The first part of Faith Alone means that only Christ has kept God’s Law and His fortunes are His sufferings and cross. Only Christ is the One Who can see. Only Christ utters precious Words of God, has the full tithe, and has the heart that is God’s own. Faith Alone believes that for Christ’s sake alone, we are saved.
 
The second part of Faith Alone is following Jesus. For the true meaning of this, we turn to the blind man’s glorifying of God. We turn to the word of St. Jeremiah in chapter 31 where he records, “Once more they shall use these words in the land of Judah and in its cities, when I restore their fortunes: ‘The Lord bless you, O habitation of righteousness, O holy hill!’” (31:23)
 
There is no other place the Lord is glorified; there is no other place where the Habitation of Righteousness dwells; there is no other place where the Word is kept: “you shall see Me no more till you say, ‘Blessed is He who comes in the name of the Lord!’” (Mt 23:39), than in His Church.
 
That is, Faith Alone follows Jesus to His crucifixion, death, and resurrection, as our Church Year does. Faith Alone follows Jesus to His prophets, Apostles, and Church, as the Word does.

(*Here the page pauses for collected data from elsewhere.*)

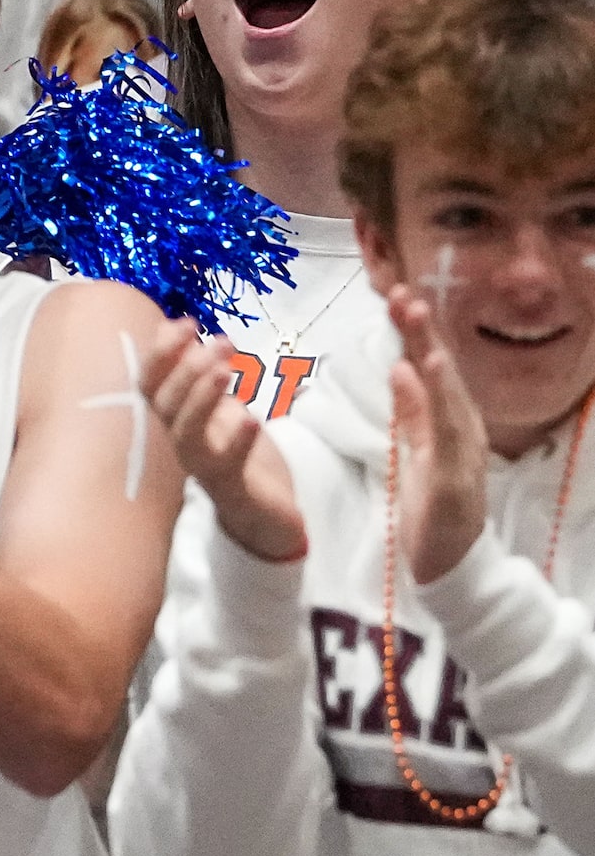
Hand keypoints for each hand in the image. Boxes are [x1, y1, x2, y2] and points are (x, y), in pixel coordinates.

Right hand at [139, 316, 304, 562]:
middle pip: (165, 405)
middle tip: (221, 343)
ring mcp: (203, 467)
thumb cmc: (237, 452)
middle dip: (187, 368)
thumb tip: (171, 324)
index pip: (150, 383)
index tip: (186, 323)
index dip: (161, 352)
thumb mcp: (218, 402)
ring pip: (186, 434)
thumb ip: (195, 369)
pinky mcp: (233, 488)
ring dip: (200, 399)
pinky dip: (237, 441)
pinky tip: (251, 418)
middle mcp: (179, 442)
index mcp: (173, 419)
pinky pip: (228, 465)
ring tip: (223, 371)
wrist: (266, 511)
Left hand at [388, 284, 490, 583]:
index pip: (430, 369)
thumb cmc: (433, 504)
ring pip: (447, 395)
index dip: (415, 331)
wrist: (451, 564)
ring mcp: (461, 455)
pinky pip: (443, 435)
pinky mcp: (452, 481)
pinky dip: (434, 401)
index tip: (395, 292)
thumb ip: (412, 410)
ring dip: (431, 354)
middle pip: (441, 374)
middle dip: (423, 331)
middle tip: (403, 290)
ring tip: (416, 317)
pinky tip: (420, 373)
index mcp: (447, 422)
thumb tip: (402, 366)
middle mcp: (460, 431)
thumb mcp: (416, 448)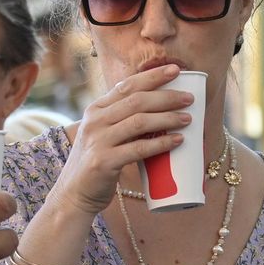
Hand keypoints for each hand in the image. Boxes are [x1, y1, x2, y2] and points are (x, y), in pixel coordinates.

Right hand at [54, 64, 193, 215]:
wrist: (74, 194)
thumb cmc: (96, 163)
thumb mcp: (103, 134)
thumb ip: (122, 120)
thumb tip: (160, 109)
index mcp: (95, 110)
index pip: (127, 86)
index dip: (152, 76)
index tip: (175, 70)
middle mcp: (95, 121)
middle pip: (136, 101)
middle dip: (166, 96)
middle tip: (189, 98)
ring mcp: (98, 141)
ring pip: (139, 121)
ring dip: (167, 118)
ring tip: (188, 119)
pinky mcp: (104, 162)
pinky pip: (138, 149)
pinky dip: (161, 144)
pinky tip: (177, 140)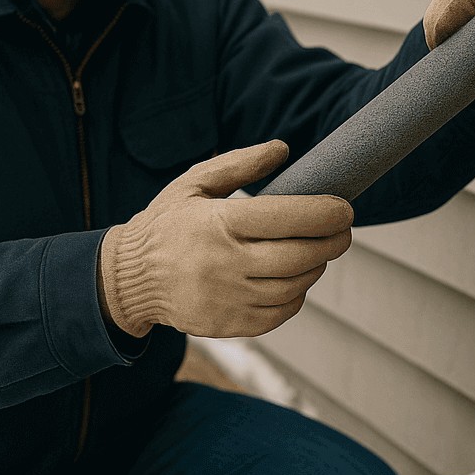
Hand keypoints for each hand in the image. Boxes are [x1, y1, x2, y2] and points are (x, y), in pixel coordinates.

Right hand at [98, 140, 352, 338]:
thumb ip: (240, 164)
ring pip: (294, 286)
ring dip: (316, 267)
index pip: (287, 217)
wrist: (129, 278)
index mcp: (218, 223)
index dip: (326, 213)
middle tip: (342, 231)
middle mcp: (224, 264)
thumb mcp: (194, 182)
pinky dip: (296, 295)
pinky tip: (293, 278)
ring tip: (317, 251)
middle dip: (332, 242)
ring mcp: (227, 299)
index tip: (345, 208)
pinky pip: (279, 313)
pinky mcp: (228, 325)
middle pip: (299, 256)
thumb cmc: (166, 224)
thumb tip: (283, 149)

Faith Alone follows Jesus as He accomplishes all things for us in His Word and Sacraments, as the Liturgy does.
 
For the restored fortunes of Jesus is to suffer and die on the cross, having been charged with our sin, and crediting us with His righteousness. We do not get to claim the fortunes as our own, simply because we have been given them. The revelation of faith drives us to our knees. We do not deserve to be here.
 
Yet, Christ in His mercy, has united His fortunes with us. Where He has died, rose again, and lives forevermore, such will be our fortune. In sin, our fortune was death. But now with His clean heart, His full tithe in God’s House, and His Word in our hearts and on our lips, our captivity is turned back and are baptized into His death and resurrection.
 
The true power of Faith Alone, is Christ for us. The true power of Faith alone is to strengthen our inner being such that Christ may dwell in our hearts through faith alone (Eph 3:16-17). Faith Alone is not your ticket to tell God how He should get things done, but it is a gift of sight to see how He has already accomplished them, continues to distribute them, and will complete them in the end, for you.
 
Faith Alone is: God has done it and it is marvelous in our sight (Ps 118:23).